-- Excerpt provided --
▼

Maximising Your Bonus
If you're saving towards a specialist lender deposit:
- Open a LISA now if you haven't already — the 12-month clock starts ticking
- Max out contributions — £4,000/year to the LISA for the full £1,000 bonus
- If you have an HTB ISA, compare bonuses — use whichever gives you more
- Save additional funds separately — ISA bonuses are great but won't cover a specialist lender deposit alone
- Don't withdraw early — the LISA penalty is brutal
Worked Example: LISA with a Specialist Lender
Olivia has been saving into her LISA for 3 years. She has £12,000 in savings plus £3,000 in government bonuses — a total of £15,000. She wants to buy a £190,000 property but has a default from 2 years ago on her credit file after a disputed phone contract.
Her situation:
- LISA balance: £15,000 (savings + bonus)
- Additional savings: £5,000
- Total deposit available: £20,000 (10.5% of £190,000)
- Credit issue: one default of £800, registered 2 years ago, now satisfied
Which lender? Mainstream lenders like Halifax would likely decline due to the recent default. But specialist lenders like Pepper Money or Kensington will consider a satisfied default that's 2+ years old, especially with a 10% deposit.
The outcome:
- Olivia applies through a broker to Pepper Money
- They accept her LISA funds as part of the deposit — no issues
- They approve her mortgage at 85% LTV with a rate of approximately 5.8% (about 1.5% above mainstream rates)
- Her LISA provider releases the funds to her conveyancer
- Monthly payment: approximately £1,020 on a 30-year term
The LISA bonus saved Olivia £3,000 — money she didn't have to earn or save herself. At 5.8%, that £3,000 saves her roughly £175 per year in interest, or £5,250 over the course of a 30-year mortgage.
Worked Example: Help to Buy ISA Timing Problem
David has a Help to Buy ISA with £10,000 in savings (eligible for a £2,500 bonus). He's found a property at £220,000 and is using a specialist lender because he's self-employed with only 18 months of accounts.
The problem:
- His specialist lender (Aldermore) requires a 10% deposit: £22,000
- David has the HTB ISA savings of £10,000 plus additional savings of £14,000 = £24,000 total
- But at exchange, the HTB ISA bonus hasn't been paid yet
- So at exchange, his available deposit is only £24,000 minus the £2,500 bonus he's counting on = £24,000 available
In this case, David is fine — he has enough without the bonus. But if his total savings were only £22,500 (£10,000 ISA + £12,500 other savings), he'd be short at exchange. The £2,500 bonus would only arrive between exchange and completion.
The lesson: Always calculate your deposit as if the HTB ISA bonus doesn't exist for exchange purposes. The bonus is a welcome top-up at completion, not money you can rely on at the critical exchange stage.
What Happens If Your Purchase Falls Through?
LISA
If your property purchase collapses (the chain breaks, the survey reveals problems, the seller pulls out), your LISA funds are returned to your LISA account. No penalty is charged because you didn't complete a withdrawal — the conveyancer simply returns the money. You can use it for your next purchase attempt.
Help to Buy ISA
If you've already closed your ISA and claimed the bonus, the bonus is returned to the scheme and your savings go back to a standard savings account. You'd need to open a new ISA for a future purchase — but since the HTB ISA is closed to new accounts, you can't. However, if you closed your ISA recently, some providers may be able to reinstate it. Check immediately if your purchase falls through.

▲

-- Dataset entries --
▼

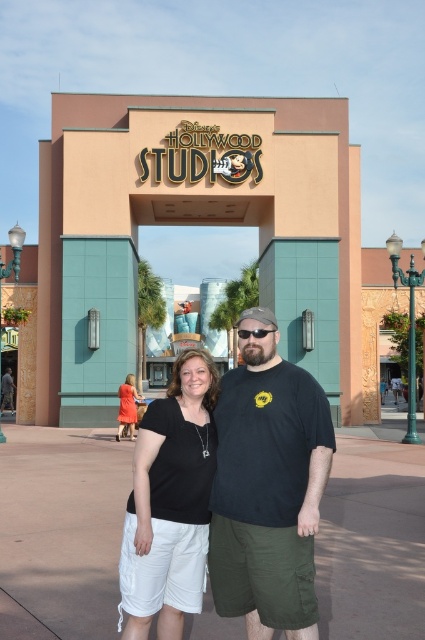
Between beige concrete entrance at center and matte orange dress at lower left, which one is positioned lower?

matte orange dress at lower left

Is beige concrete entrance at center closer to camera compared to matte orange dress at lower left?

No.

Which is in front, point (132, 284) or point (133, 381)?

Positioned in front is point (133, 381).

Identify the location of beige concrete entrance at center. The height and width of the screenshot is (640, 425). (195, 225).

Is black cotton t-shirt at center positioned behind matte orange dress at lower left?

No, it is in front of matte orange dress at lower left.

Who is shorter, black cotton t-shirt at center or matte orange dress at lower left?

matte orange dress at lower left is shorter.

Does point (226, 477) come behind point (130, 413)?

No, it is in front of (130, 413).

Locate an element on the screen. Image resolution: width=425 pixels, height=640 pixels. black cotton t-shirt at center is located at coordinates point(268,486).

Is black cotton t-shirt at center shorter than black cotton shirt at center?

Incorrect, black cotton t-shirt at center's height does not fall short of black cotton shirt at center's.

From the picture: Can you confirm if black cotton t-shirt at center is smaller than black cotton shirt at center?

Yes.

Image resolution: width=425 pixels, height=640 pixels. Identify the location of black cotton t-shirt at center. (268, 486).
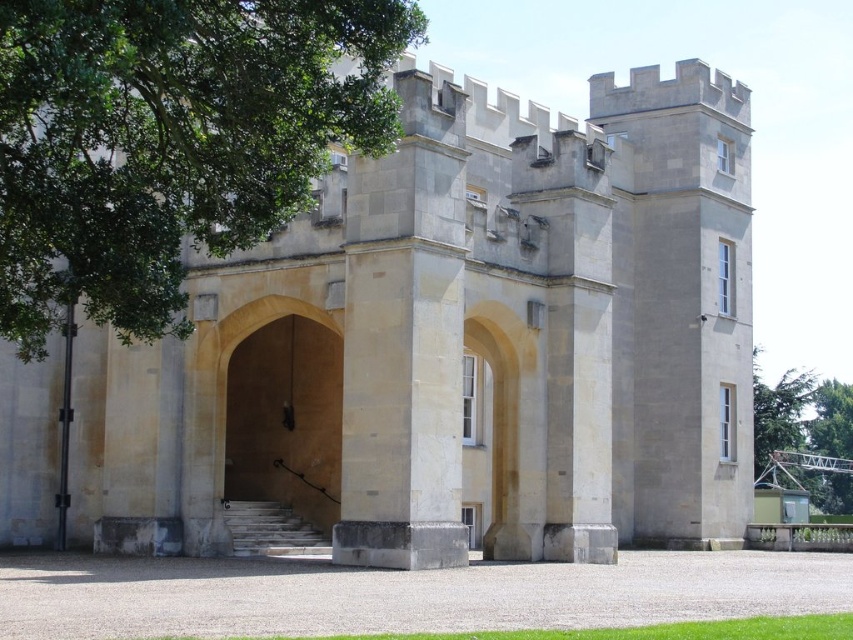
Who is taller, beige stone archway at center or green leafy tree at right?

green leafy tree at right

From the picture: Is beige stone archway at center shorter than green leafy tree at right?

Yes.

Is point (286, 396) behind point (813, 396)?

No, (286, 396) is closer to viewer.

I want to click on beige stone archway at center, so click(x=285, y=419).

Does beige stone gate at center have a greater height compared to green leafy tree at right?

Correct, beige stone gate at center is much taller as green leafy tree at right.

Between point (444, 484) and point (827, 419), which one is positioned in front?

Point (444, 484) is more forward.

Measure the distance between point (22, 406) and camera.

Point (22, 406) is 58.48 meters away from camera.

In order to click on beige stone gate at center in this screenshot , I will do `click(460, 342)`.

Who is lower down, beige stone archway at center or green leafy tree at upper right?

green leafy tree at upper right is below.

Does point (329, 388) come farther from viewer compared to point (792, 420)?

No, it is not.

Locate an element on the screen. This screenshot has width=853, height=640. beige stone archway at center is located at coordinates (285, 419).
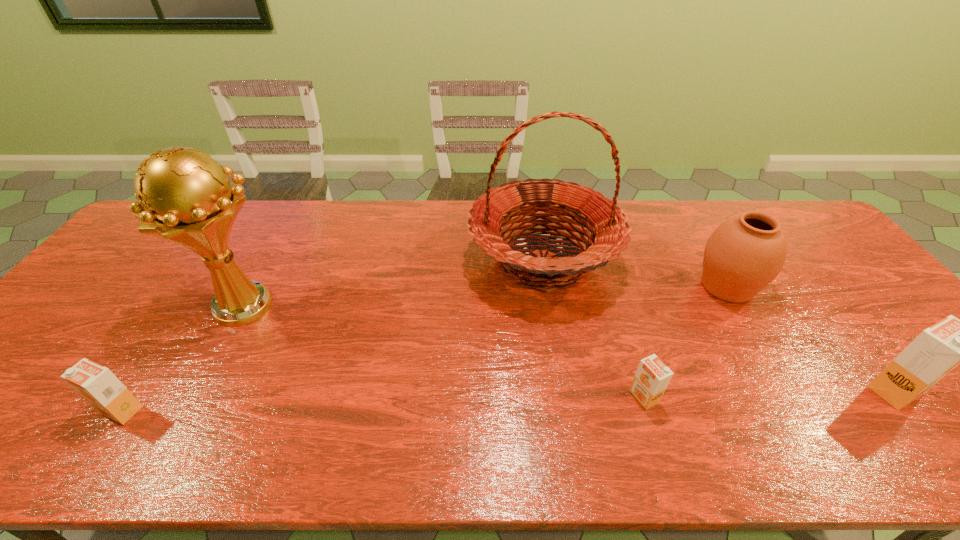
What are the coordinates of `vacant space located 0.380m on the right of the second orange juice from left to right` in the screenshot? It's located at (826, 396).

This screenshot has height=540, width=960. I want to click on free spot located on the right of the rightmost object, so click(948, 390).

The image size is (960, 540). What are the coordinates of `blank space located 0.400m at the front of the trophy_cup where the globe is prominent` in the screenshot? It's located at (435, 306).

You are a GUI agent. You are given a task and a screenshot of the screen. Output one action in this format:
    pyautogui.click(x=<x>, y=<y>)
    Task: Click on the free region located 0.300m on the left of the urn
    The height and width of the screenshot is (540, 960).
    Given the screenshot: What is the action you would take?
    pyautogui.click(x=588, y=286)

Where is `vacant area located on the right of the basket`? The image size is (960, 540). vacant area located on the right of the basket is located at coordinates (731, 260).

Locate an element on the screen. The height and width of the screenshot is (540, 960). object at the far edge is located at coordinates (607, 223).

This screenshot has width=960, height=540. I want to click on object situated at the right edge, so click(937, 350).

Where is `object at the near right corner`? The width and height of the screenshot is (960, 540). object at the near right corner is located at coordinates (937, 350).

The image size is (960, 540). What are the coordinates of `free location at the far edge` in the screenshot? It's located at (256, 220).

Image resolution: width=960 pixels, height=540 pixels. In the image, there is a desktop. Identify the location of vacant area at the near edge. (139, 413).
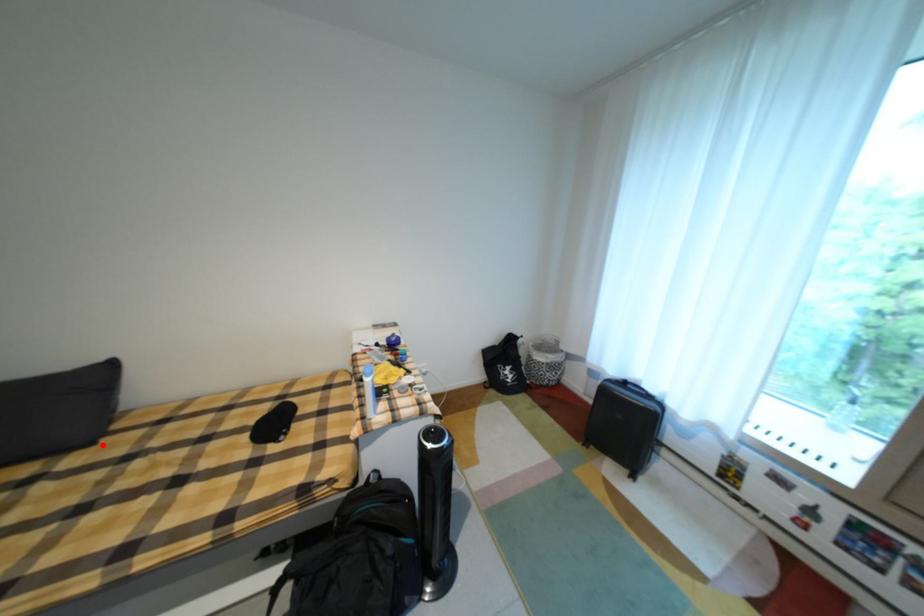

▲

-- Activity 1 --
Render this sentence from the savings guide above in Spanish: "Mainstream lenders like Halifax would likely decline due to the recent default."
-- Activity 2 --
Quote the stretch of the savings guide from "Worked Example: Help" through "exchange and completion.", word for word.

-- Response area 1 --
Es probable que los prestamistas convencionales como Halifax rechacen la solicitud debido al impago reciente.

-- Response area 2 --
Worked Example: Help to Buy ISA Timing Problem
David has a Help to Buy ISA with £10,000 in savings (eligible for a £2,500 bonus). He's found a property at £220,000 and is using a specialist lender because he's self-employed with only 18 months of accounts.
The problem:
- His specialist lender (Aldermore) requires a 10% deposit: £22,000
- David has the HTB ISA savings of £10,000 plus additional savings of £14,000 = £24,000 total
- But at exchange, the HTB ISA bonus hasn't been paid yet
- So at exchange, his available deposit is only £24,000 minus the £2,500 bonus he's counting on = £24,000 available
In this case, David is fine — he has enough without the bonus. But if his total savings were only £22,500 (£10,000 ISA + £12,500 other savings), he'd be short at exchange. The £2,500 bonus would only arrive between exchange and completion.